Search code examples
pythonpytorchpytorch-dataloader

RuntimeError: DataLoader worker (pid(s) 15876, 2756) exited unexpectedly


I am compiling some existing examples from the PyTorch tutorial website. I am working especially on the CPU device no GPU.

When running a program the type of error below is shown. Does it become I'm working on the CPU device or setup issue? raise RuntimeError('DataLoader worker (pid(s) {}) exited unexpectedly'.format(pids_str)) from e RuntimeError: DataLoader worker (pid(s) 15876, 2756) exited unexpectedly`. How can I solve it?

import torch
import torch.functional as F
import torch.nn as nn
import torch.optim as optim

import torchvision
import torchvision.transforms as transforms

import matplotlib.pyplot as plt
import numpy as np

from torch.utils.tensorboard import SummaryWriter
from torch.utils.data import DataLoader
from torchvision import datasets

device = 'cpu' if torch.cuda.is_available() else 'cuda'
print(device)

transform = transforms.Compose(
[transforms.ToTensor(),
 transforms.Normalize((0.5,), (0.5,))]
)
#Store separate training and validations splits in data
training_set = datasets.FashionMNIST(
 root='data',
 train=True,
 download=True,
 transform=transform
)
validation_set = datasets.FashionMNIST(
root='data',
train=False,
download=True,
transform=transform
)
training_loader = DataLoader(training_set, batch_size=4, shuffle=True, num_workers=2)
validation_loader = DataLoader(validation_set, batch_size=4, shuffle=False, num_workers=2)
classes = ('T-shirt/top', 'Trouser', 'Pullover', 'Dress', 'Coat',
    'Sandal', 'Shirt', 'Sneaker', 'Bag', 'Ankle Boot')
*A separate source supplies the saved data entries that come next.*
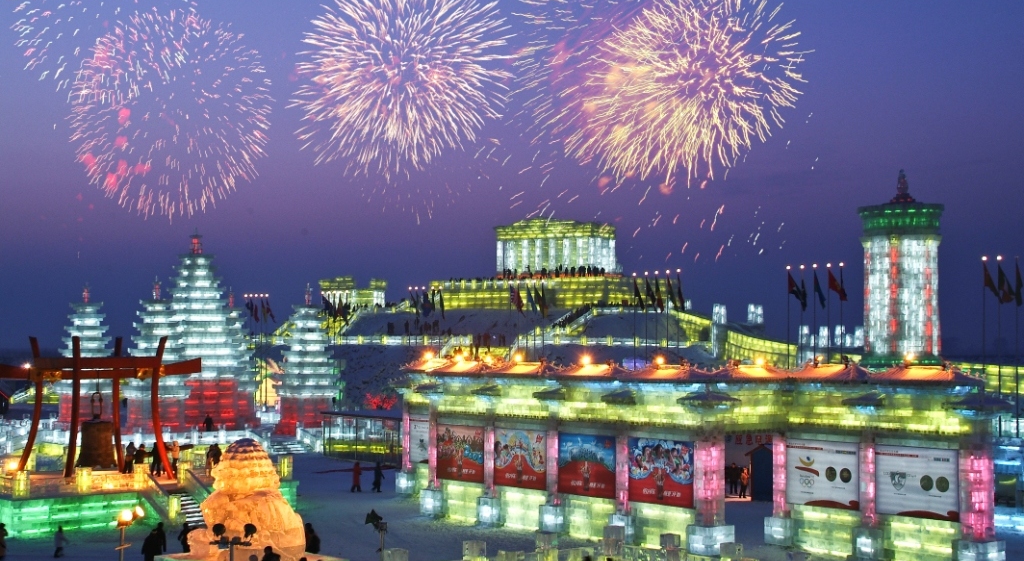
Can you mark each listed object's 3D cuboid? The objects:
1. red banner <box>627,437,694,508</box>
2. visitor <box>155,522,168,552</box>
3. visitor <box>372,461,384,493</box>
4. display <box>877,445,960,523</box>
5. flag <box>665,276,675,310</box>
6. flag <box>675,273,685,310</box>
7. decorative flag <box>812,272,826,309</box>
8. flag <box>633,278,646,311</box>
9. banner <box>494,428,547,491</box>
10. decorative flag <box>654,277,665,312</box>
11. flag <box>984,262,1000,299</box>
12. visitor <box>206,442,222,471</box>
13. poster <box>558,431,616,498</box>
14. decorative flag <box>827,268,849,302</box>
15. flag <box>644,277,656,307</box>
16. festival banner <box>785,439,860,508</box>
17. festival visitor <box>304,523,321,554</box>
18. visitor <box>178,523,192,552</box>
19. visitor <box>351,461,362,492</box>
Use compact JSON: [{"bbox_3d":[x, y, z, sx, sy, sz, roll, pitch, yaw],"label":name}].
[{"bbox_3d":[6.162,7.943,56.550,0.100,2.650,3.580,3,-4,-41],"label":"red banner"},{"bbox_3d":[-12.661,9.595,49.300,0.580,1.720,0.400,0,-3,12],"label":"visitor"},{"bbox_3d":[-7.639,11.243,78.200,0.620,1.730,0.500,1,-3,-9],"label":"visitor"},{"bbox_3d":[15.557,7.760,52.554,0.100,2.660,3.610,3,-4,-41],"label":"display"},{"bbox_3d":[13.388,1.084,114.000,0.950,2.850,0.350,0,-3,0],"label":"flag"},{"bbox_3d":[13.669,0.975,111.000,0.700,2.800,0.400,0,-3,0],"label":"flag"},{"bbox_3d":[29.981,0.878,133.254,1.400,3.600,0.400,0,-3,11],"label":"decorative flag"},{"bbox_3d":[10.847,1.146,116.000,1.000,2.700,0.400,0,-3,0],"label":"flag"},{"bbox_3d":[0.381,8.051,61.300,3.300,2.600,0.100,-3,-4,45],"label":"banner"},{"bbox_3d":[15.870,1.614,147.051,1.100,3.500,0.400,0,-3,11],"label":"decorative flag"},{"bbox_3d":[42.553,0.000,121.036,1.450,3.100,0.400,0,-3,11],"label":"flag"},{"bbox_3d":[-15.020,9.037,69.000,0.650,1.700,0.450,-1,-3,12],"label":"visitor"},{"bbox_3d":[3.221,7.913,58.300,3.300,2.600,0.100,-3,-4,45],"label":"poster"},{"bbox_3d":[24.807,0.380,104.000,1.600,2.500,0.400,0,-3,0],"label":"decorative flag"},{"bbox_3d":[11.721,1.052,115.000,0.950,2.700,0.350,0,-3,0],"label":"flag"},{"bbox_3d":[12.684,7.915,55.790,0.100,2.650,3.550,3,-4,-41],"label":"festival banner"},{"bbox_3d":[-7.196,9.613,49.300,0.420,1.700,0.600,-3,-4,45],"label":"festival visitor"},{"bbox_3d":[-11.980,9.771,50.300,0.600,1.700,0.420,0,-3,0],"label":"visitor"},{"bbox_3d":[-8.915,11.238,78.200,0.600,1.730,0.500,1,-3,-12],"label":"visitor"}]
def matplotlib_imshow(img, one_channel=False):
  if one_channel:
     img = img.mean(dim=0)
img = img/2+0.5 #unnormalize
npimg = img.numpy()
if one_channel:
    plt.imshow(npimg, cmap="Greys")
else:
    plt.imshow(np.transpose(npimg, (1, 2, 0)))


dataiter = iter(training_loader)
images, labels = dataiter.next()

img_grid = torchvision.utils.make_grid(images)
matplotlib_imshow(img_grid, one_channel=True)

Solution

  • You need to first figure out why the dataLoader worker crashed. A common reason is out of memory. You can check this by running dmesg -T after your script crashes and see if the system killed any python process.